Dudley MP Ian Austin is calling for price reductions for drugs needed by people with the illness Phenylketoria (PKU).
Austin has joined other MPs to call on pharmaceutical company Biomarin to urgently review prices for Kuvan after being contacted by people in Dudleu with the condition.
PKU is a rare metabolic disease which leaves people unable to metabolise protein properly within the body. This leads to a toxic build-up of phenylalanine which can cause irreversible brain damage.
Kuvan is the only medication currently available to treat the rare disorder. The alternative is a strict diet of extremely low protein – meaning almost all normal foods are off limits.
For many people with PKU, taking Kuvan considerably increases the amount of protein that they can eat each day while maintaining a safe phenylalanine level.
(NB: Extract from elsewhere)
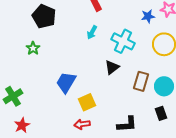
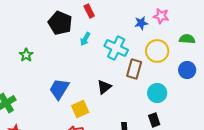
black pentagon: (44, 16) -> (60, 23), moved
black triangle: (112, 67) -> (104, 87), moved
brown rectangle: (141, 81) -> (134, 69), moved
Last year, NHS England refused to commission Kuvan for patients living with PKU due to the significant cost of the medication, at £70,000 a year per patient.
Ian Austin says:
“When a constituent contacted me and asked me to support families in Dudley that are affected by PKU I’ve promised I’ll do everything I can to help - This is exactly how politics should work – it is my job to listen to local people and speak up for them in Parliament.
“It is a matter of public record that BioMarin has already generated substantial revenues from Kuvan. It is only right that patients are now put before profits, so this life-changing drug can be made affordable for use in the NHS.
“Kuvan could really change lives but that can only happen if BioMarin lowers the cost to the NHS so I’m calling on them to do the right thing and ensure people living with PKU can get the treatment they urgently need.”